Compaq reorganises networking division

Compaq Computer is reorganising its networking unit to better reflect changes in buying patterns among users, and will rely on partnerships with third-party manufacturers to offer networking products in the future, according to company officials.

Starting this week, portions of the Network and Access Communications (NAC) Division will be brought into other product groups, according to John Ardini, vice president of networking programs for NAC.

Remote access servers and network interface cards will be brought into the Server Division, modem products will be moved to the PC Division, and the company's hubs-and-switches business will remain in the NAC unit, within the Enterprise Group, Ardini said.

"The NAC Division continues to exist ... but it will be smaller," Ardini said.

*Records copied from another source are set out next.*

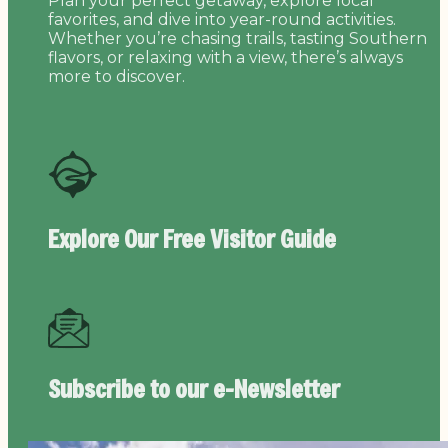
Plan your perfect getaway, explore local
favorites, and dive into year-round activities.
Whether you’re chasing trails, tasting Southern
flavors, or relaxing with a view, there’s always
more to discover.
Explore Our Free
Visitor Guide
Subscribe to our
e-Newsletter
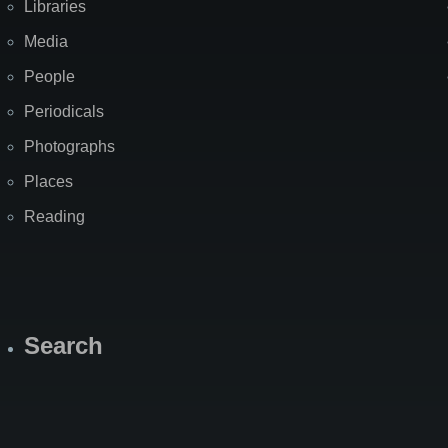
Libraries
Media
People
Periodicals
Photographs
Places
Reading
Search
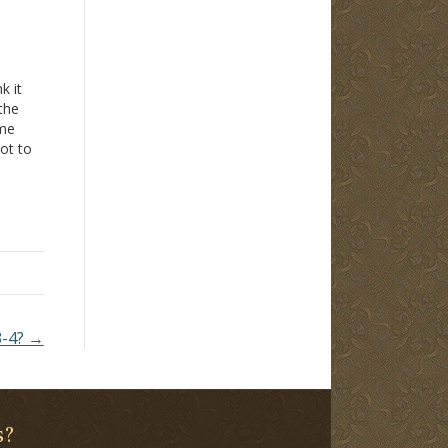
k it
the
 me
not to
r:
mine
3-4? →
s?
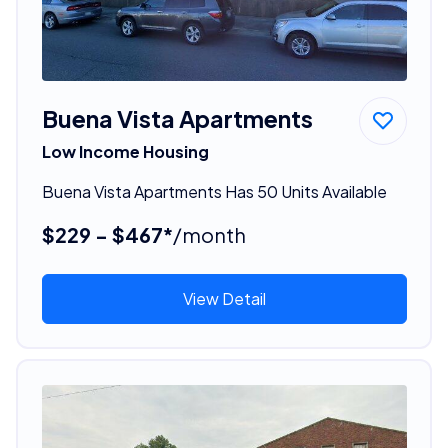
Buena Vista Apartments
Low Income Housing
Buena Vista Apartments Has 50 Units Available
$229 - $467*
/month
View Detail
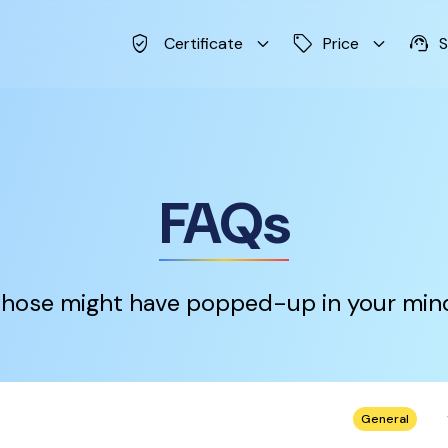
verified_user
keyboard_arrow_down
sell
keyboard_arrow_down
support_agent
Certificate
Price
S
FAQs
hose might have popped-up in your min
keybo
General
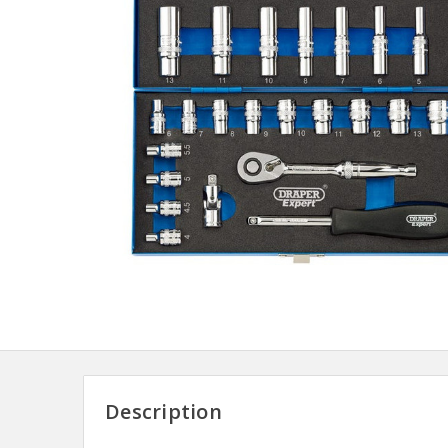
Description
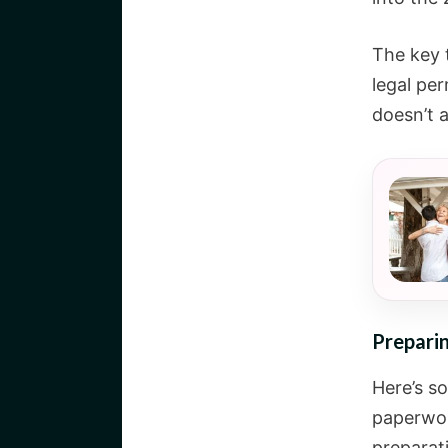
The key t
legal pe
doesn’t a
Preparin
Here’s s
paperwo
preparat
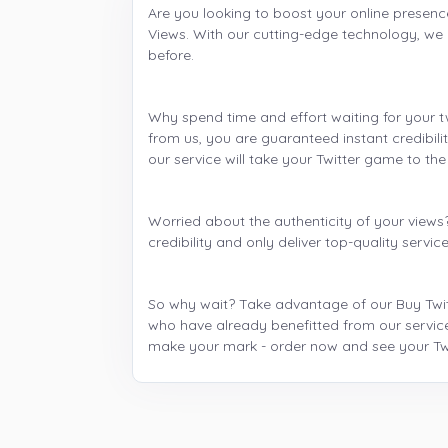
Are you looking to boost your online presenc
Views. With our cutting-edge technology, we 
before.
Why spend time and effort waiting for your t
from us, you are guaranteed instant credibilit
our service will take your Twitter game to the 
Worried about the authenticity of your views
credibility and only deliver top-quality servi
So why wait? Take advantage of our Buy Twitte
who have already benefitted from our service
make your mark - order now and see your Twi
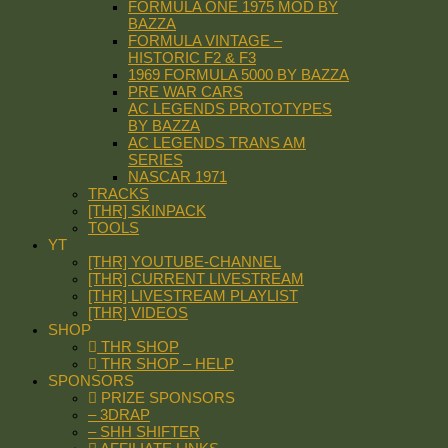
FORMULA ONE 1975 MOD BY
BAZZA
FORMULA VINTAGE –
HISTORIC F2 & F3
1969 FORMULA 5000 BY BAZZA
PRE WAR CARS
AC LEGENDS PROTOTYPES
BY BAZZA
AC LEGENDS TRANS AM
SERIES
NASCAR 1971
TRACKS
[THR] SKINPACK
TOOLS
YT
[THR] YOUTUBE-CHANNEL
[THR] CURRENT LIVESTREAM
[THR] LIVESTREAM PLAYLIST
[THR] VIDEOS
SHOP
THR SHOP
THR SHOP – HELP
SPONSORS
PRIZE SPONSORS
– 3DRAP
– SHH SHIFTER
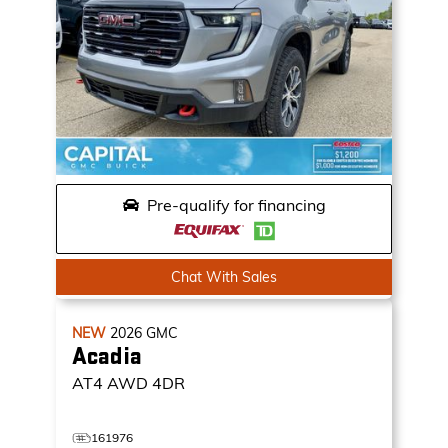
Pre-qualify for financing
Chat With Sales
NEW
2026
GMC
Acadia
AT4
AWD 4DR
161976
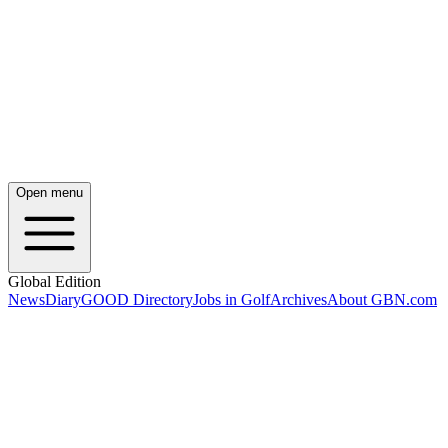
Open menu
Global Edition
News
Diary
GOOD Directory
Jobs in Golf
Archives
About GBN.com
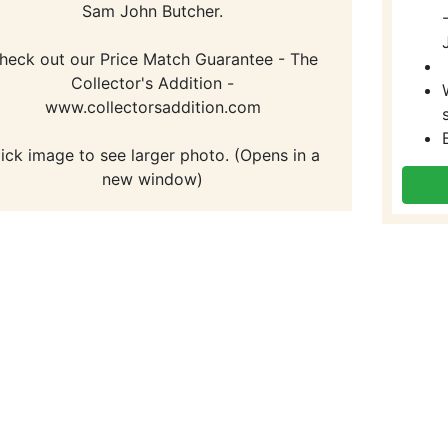
Sam John Butcher.
heck out our Price Match Guarantee - The
Collector's Addition -
www.collectorsaddition.com
lick image to see larger photo. (Opens in a
new window)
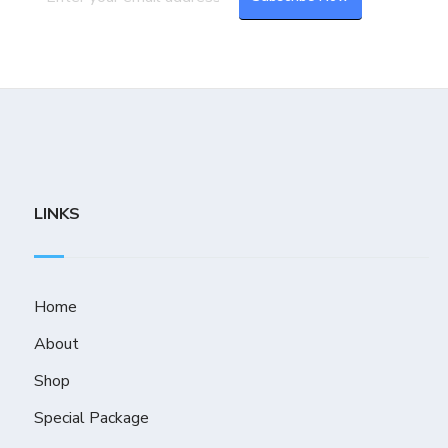
LINKS
Home
About
Shop
Special Package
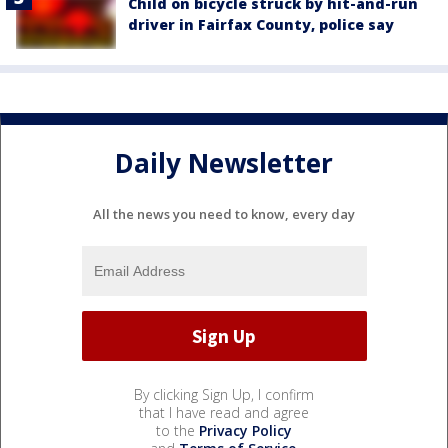
Child on bicycle struck by hit-and-run
driver in Fairfax County, police say
Daily Newsletter
All the news you need to know, every day
By clicking Sign Up, I confirm
that I have read and agree
to the
Privacy Policy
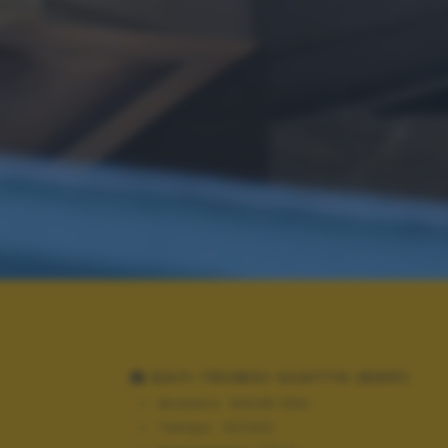
DATI TECNICI SCATTO (EXIF)
Modello:
NIKON D90
Tempo:
10/200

No NAC employees will lose their jobs as a result of the switch, said Ardini, though he declined to specify the current or future size of the NAC unit.

The reorganisation is not to be taken as a sign that Compaq is retreating from the networking business, Ardini stressed. Rather, Compaq is moving responsibility for various networking products into the appropriate computing groups to facilitate sales of systems solutions, Ardini said.

"We saw the role of networking as becoming integrated into solutions," Ardini said. "When customers are purchasing servers they're also asking the networking questions ... so we want to integrate our offerings," he said.

Compaq has had some of its own networking product manufacturing capabilities through acquisitions of Digital Equipment Corp., Microcom and other companies. But for next-generation products, as well as for enhancements to current products, Compaq will look to relabel equipment made by business partners such as Cabletron Systems, Ardini said.

At least one analyst was critical of Compaq's move, however.

"What's happening on the low end is a commoditisation of networking products, and the margins are just not there to make money relabeling other people's products," said Tom Nolle, president of CIMI, a networking consultancy in Vorhees, New Jersey. "My speculation is that this is an interim step at the low end of the market, as a market place holder to validate the market opportunity until they decide to do something else. I see this as more of a de-emphasising of the high end of the (networking) business because there is no indication they have any influence in that portion of the market."

Meanwhile, Compaq's positioning of its network business reorganisation as a way to reflect changes in buying patterns does not make sense with what Nolle views as the marketplace reality.

"If that's what they really think they must be smoking something," Nolle said, stressing that hardware and networking purchases are still based on separate decisions. "There's no indication that the buyers of server equipment and the buyers of networking equipment are the same people -- look at the networking leaders, none of them make computers, and the IBM and Hewlett-Packard networking divisions have struggled for years."

Compaq can be a huge force in the low end, but it will need to put out its own products, Nolle said. The quickest way to do this will be to buy a networking company and focus on the low end, he said.